Aim of the task :: Repeat the lines below exactly as they appear, but leave out the images.

Source data ::

───

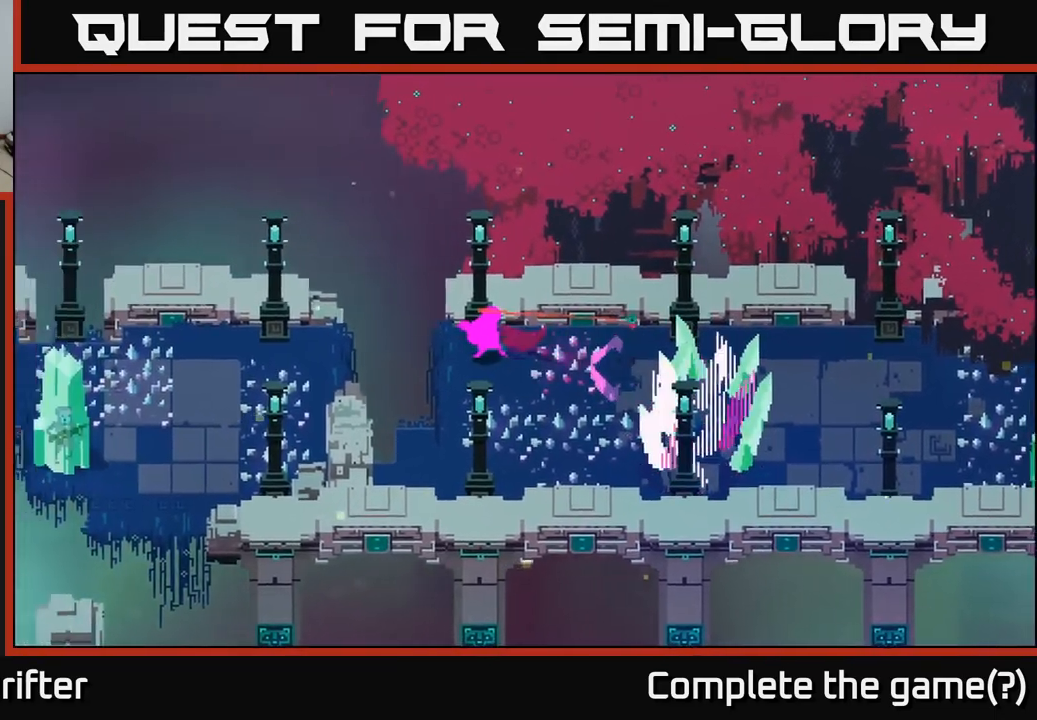
{"buttons": ["A"], "left_stick": "left", "right_stick": "center", "events": [[83, "A", "down"], [233, "A", "up"], [367, "A", "down"]]}
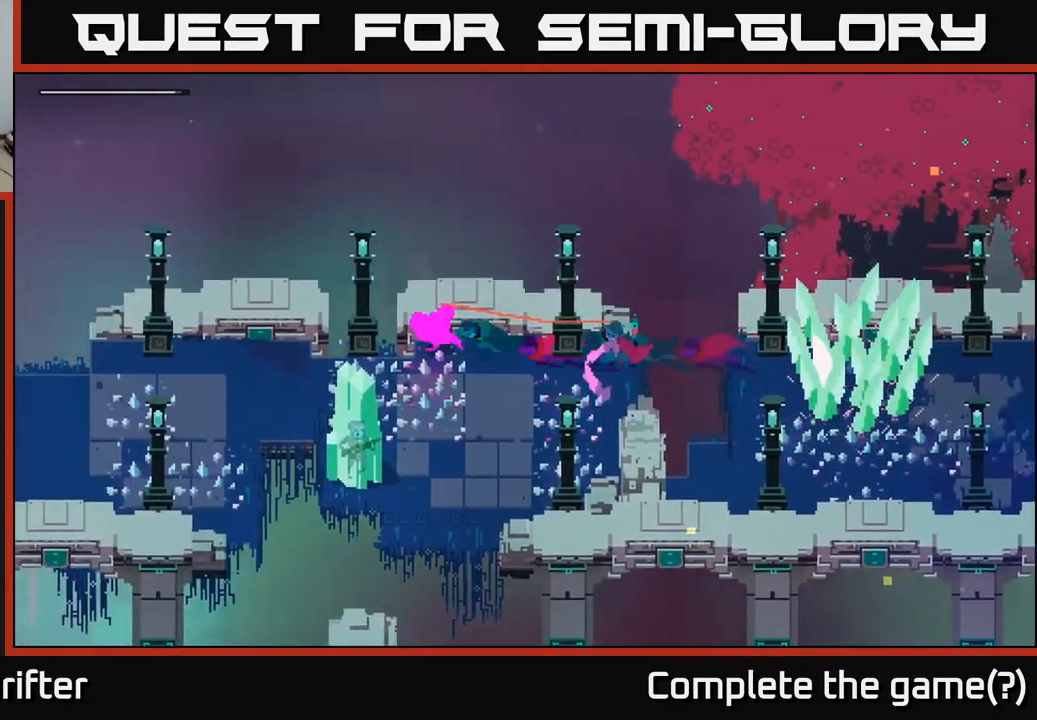
{"buttons": ["A"], "left_stick": "left", "right_stick": "center", "events": [[17, "A", "up"], [133, "A", "down"], [283, "A", "up"], [417, "A", "down"]]}
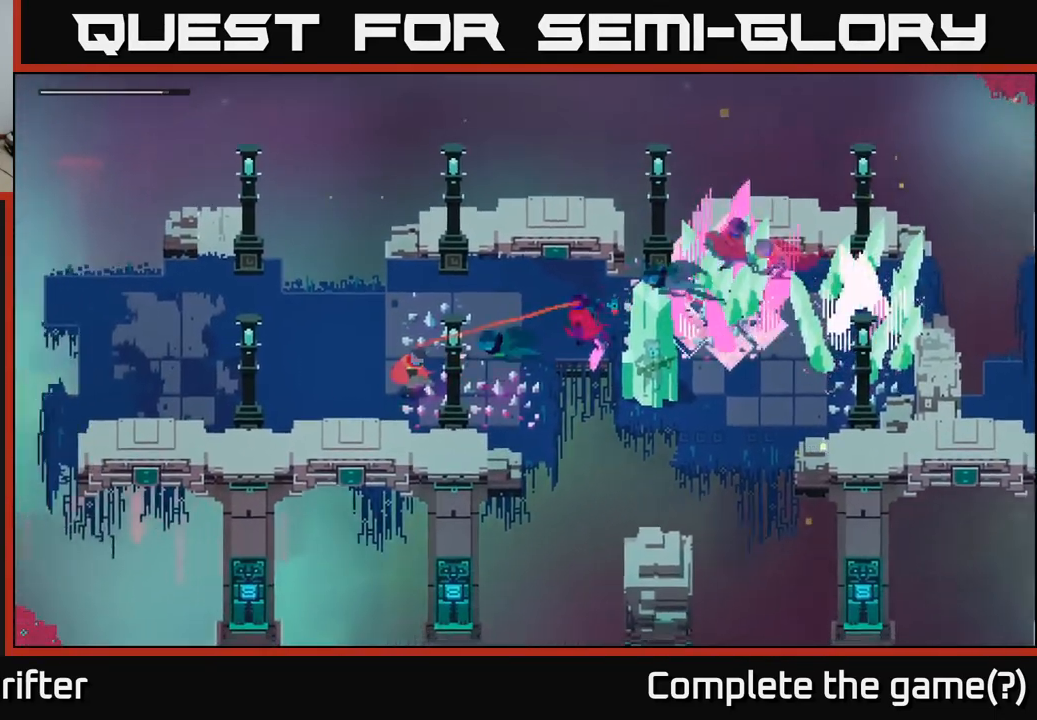
{"buttons": [], "left_stick": "center", "right_stick": "center", "events": [[50, "A", "up"], [150, "left_stick", "up-left"], [183, "A", "down"], [333, "A", "up"], [467, "left_stick", "center"]]}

───

Result below ::
{"buttons": ["A"], "left_stick": "left", "right_stick": "center", "events": [[83, "A", "down"], [233, "A", "up"], [367, "A", "down"]]}
{"buttons": ["A"], "left_stick": "left", "right_stick": "center", "events": [[17, "A", "up"], [133, "A", "down"], [283, "A", "up"], [417, "A", "down"]]}
{"buttons": [], "left_stick": "center", "right_stick": "center", "events": [[50, "A", "up"], [150, "left_stick", "up-left"], [183, "A", "down"], [333, "A", "up"], [467, "left_stick", "center"]]}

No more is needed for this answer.